An advisory board at the Food and Drug Administration today endorsed the first gene therapy for an inherited disorder — a rare condition that causes a progressive form of blindness that usually starts in childhood.
The recommendation came in a unanimous 16-0 vote after a day full of hearings that included emotional testimonials by doctors, parents of children blinded by the disease and from children and young adults helped by the treatment.
The treatment will now progress to a final decision from the FDA and, if approved, will be the first gene therapy legally available in the United State for an inherited disorder. The FDA is under no obligation to follow the advisory board’s recommendation but usually does.
The treatment, which will be marketed as Luxturna, fixes a mutation in the RPE65 gene. It involves a single treatment to each eye, which introduces genetically engineered virus particles carrying a corrected version of the mutated gene. Spark Therapeutics, the treatment’s developer, estimates that 6,000 people around the world could benefit from this treatment. More than 90 percent of the patients treated in the study showed some improvement in eyesight within just a few days of treatment.

■ TASK REQUIREMENTS:
1. In the gene therapy report, rewrite the passage from "The recommendation came" up to and including "but usually does.", replacing "testimonials" with "statements".
2. Answer these questions from the gene therapy report:
(a) What was the result of the advisory board's vote?
(b) Which gene's mutation does the treatment fix?
(c) How many people around the world does Spark Therapeutics estimate could benefit from the treatment?
The collected data is separate material and has no connection to the gene therapy report.

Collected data
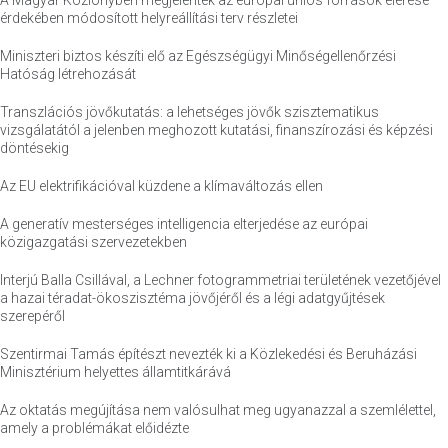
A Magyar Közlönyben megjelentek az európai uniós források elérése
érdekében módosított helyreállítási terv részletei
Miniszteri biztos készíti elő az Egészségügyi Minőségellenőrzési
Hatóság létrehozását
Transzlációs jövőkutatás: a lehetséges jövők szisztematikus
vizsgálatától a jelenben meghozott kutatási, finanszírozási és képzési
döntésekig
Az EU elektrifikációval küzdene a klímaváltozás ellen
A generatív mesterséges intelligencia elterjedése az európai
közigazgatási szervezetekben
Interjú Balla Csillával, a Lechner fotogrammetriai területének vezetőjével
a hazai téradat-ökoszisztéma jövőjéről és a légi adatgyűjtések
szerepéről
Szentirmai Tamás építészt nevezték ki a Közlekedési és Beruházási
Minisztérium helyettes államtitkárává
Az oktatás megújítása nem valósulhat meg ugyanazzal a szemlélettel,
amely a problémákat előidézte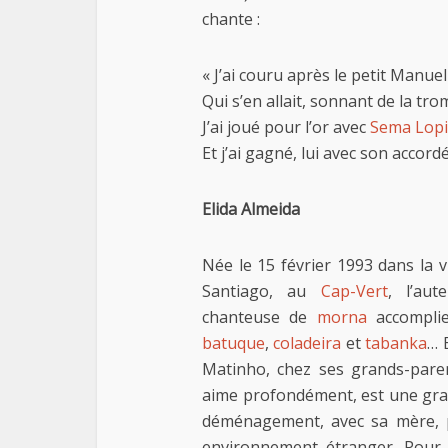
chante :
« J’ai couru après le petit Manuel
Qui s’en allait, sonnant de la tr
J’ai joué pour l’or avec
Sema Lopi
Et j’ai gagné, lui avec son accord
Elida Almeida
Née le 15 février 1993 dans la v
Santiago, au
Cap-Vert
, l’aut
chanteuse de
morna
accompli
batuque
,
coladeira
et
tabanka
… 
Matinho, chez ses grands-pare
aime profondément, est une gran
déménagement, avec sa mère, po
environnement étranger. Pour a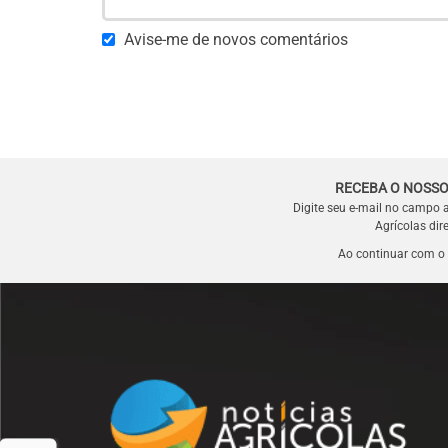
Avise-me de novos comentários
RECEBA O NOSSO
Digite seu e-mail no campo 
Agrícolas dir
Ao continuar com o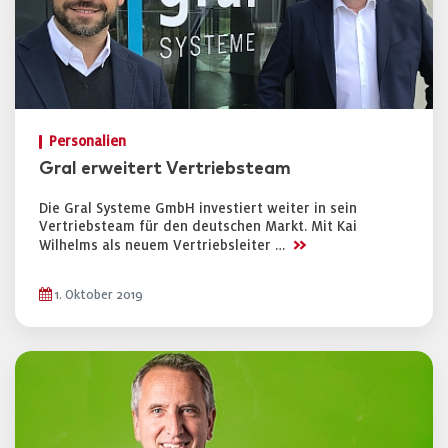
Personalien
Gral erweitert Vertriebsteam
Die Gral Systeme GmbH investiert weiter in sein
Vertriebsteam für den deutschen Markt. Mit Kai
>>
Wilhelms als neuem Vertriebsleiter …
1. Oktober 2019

■ TASK ANSWERS:
1.
The recommendation came in a unanimous 16-0 vote after a day full of hearings that included emotional statements by doctors, parents of children blinded by the disease and from children and young adults helped by the treatment.
The treatment will now progress to a final decision from the FDA and, if approved, will be the first gene therapy legally available in the United State for an inherited disorder. The FDA is under no obligation to follow the advisory board’s recommendation but usually does.

2.
(a) The vote was unanimous, 16-0.
(b) The treatment fixes a mutation in the RPE65 gene.
(c) Spark Therapeutics estimates that 6,000 people could benefit.